Ахметзяновой в списке не нашлось.

— Ой, может, она по мужу фамилию назвала? Посмотрите еще: Пилипенко Эльвира?

Пилипенко — фамилия сводной Ритиной сес­тры — нашлась. Под номером шестнадцать. Теперь надо было ее отыскать во дворе. Быков стал про­гуливаться в толпе, прислушиваясь к разговорам, и вглядываясь в лица. Фото Ахметзяновой он не имел, но как доложил обстоятельный Димон, Рите на вид около двадцати трех, у нее светло-русые волосы, нос уточкой и глаза чуть навыкате. Не Бог весть, какое описание, но лучше, чем ничего.

Светленькая костлявая дамочка с нервным лицом жаловалась подружке на жену- брата, юную особу, у которой руки не из того места растут. И варить-то она не умеет, и стирать то она не стирает. Брат с работы приходит усталый, как собака, и на­чинает по дому колготиться, а эта барыня, видите ли, целый день с ребенком улюлюкает. Племянни­ка нужно срочно в детсад устроить, но жена брата сама не может стоять. У нее плоскостопие и нервы. Приходится ей за нее. Пусть эта стервоза хоть рабо­тать пойдет, и слезет с шеи замотанного брата.

Юркая старушка бесцеремонно вклинилась в разговор:

—  Помогать надо, молодым-то. Вот я каку ночь без сна, а думаю, сад-то внуку нужен. Ну, пусть я ночь постою, а пусть хоть высплются. Я вот вчера ни свет, ни заря поднялась, отправилась за талончиком к врачу. Пришла, думала, первая буду. Ан нет, только одиннадцатая. И как на грех, только семь талонов дали. Так и ушла со своим давлением, несолоно хлебавши.

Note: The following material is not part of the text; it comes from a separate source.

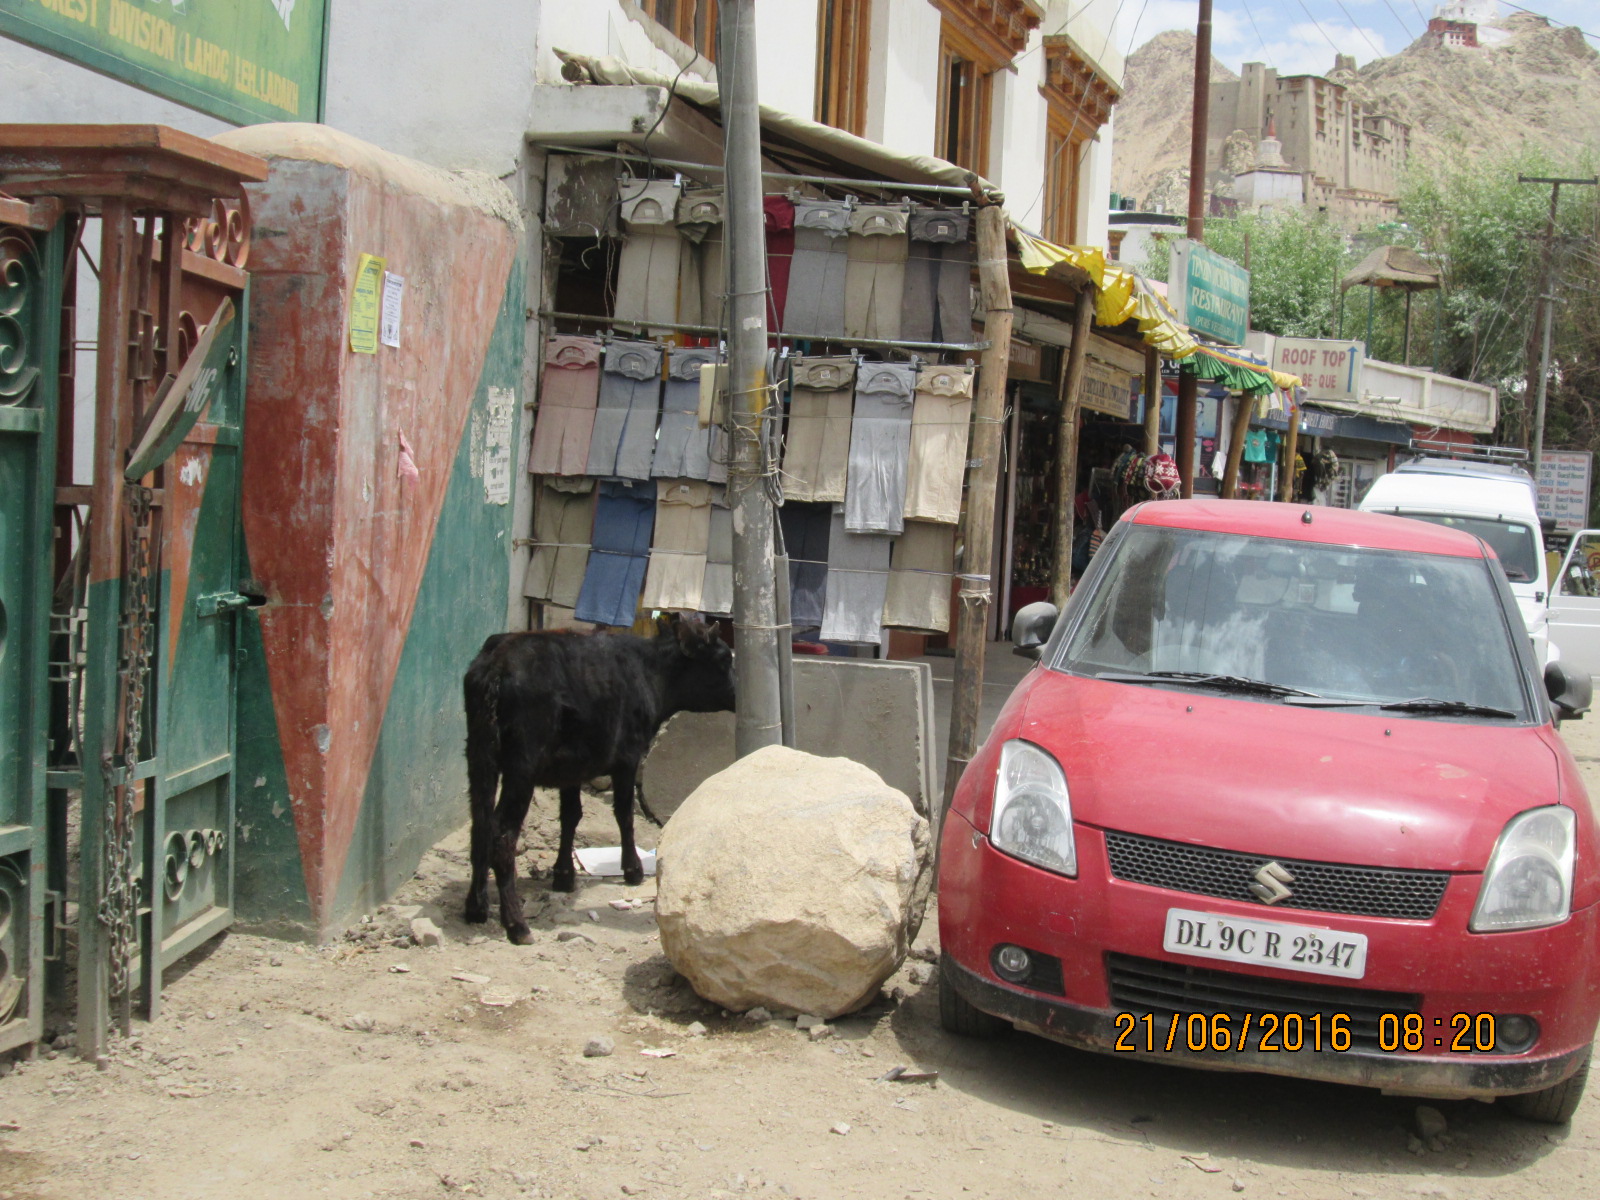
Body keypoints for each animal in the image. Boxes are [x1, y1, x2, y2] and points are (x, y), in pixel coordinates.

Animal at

— Так вы к платному доктору сходите, — свар­ливо посоветовала девушка с русой косой.

— А на какие шиши, милая, — даже не оби­делась бабушка. — Пенсия — тыща шестьсот. За квартиру в две комнаты — заплати, да за свет, да за телефон , да еще за мусор и на лифт. Вот почти тыщи и нет. А живу на шестьсот, и что заработаю, убираясь. У нас кафе рядом с домом. Мету вокруг, и кормлюсь за это.

— Так квартиру на меньшую поменяйте, а на доплату — живите себе, — доставала ее советами русокосая.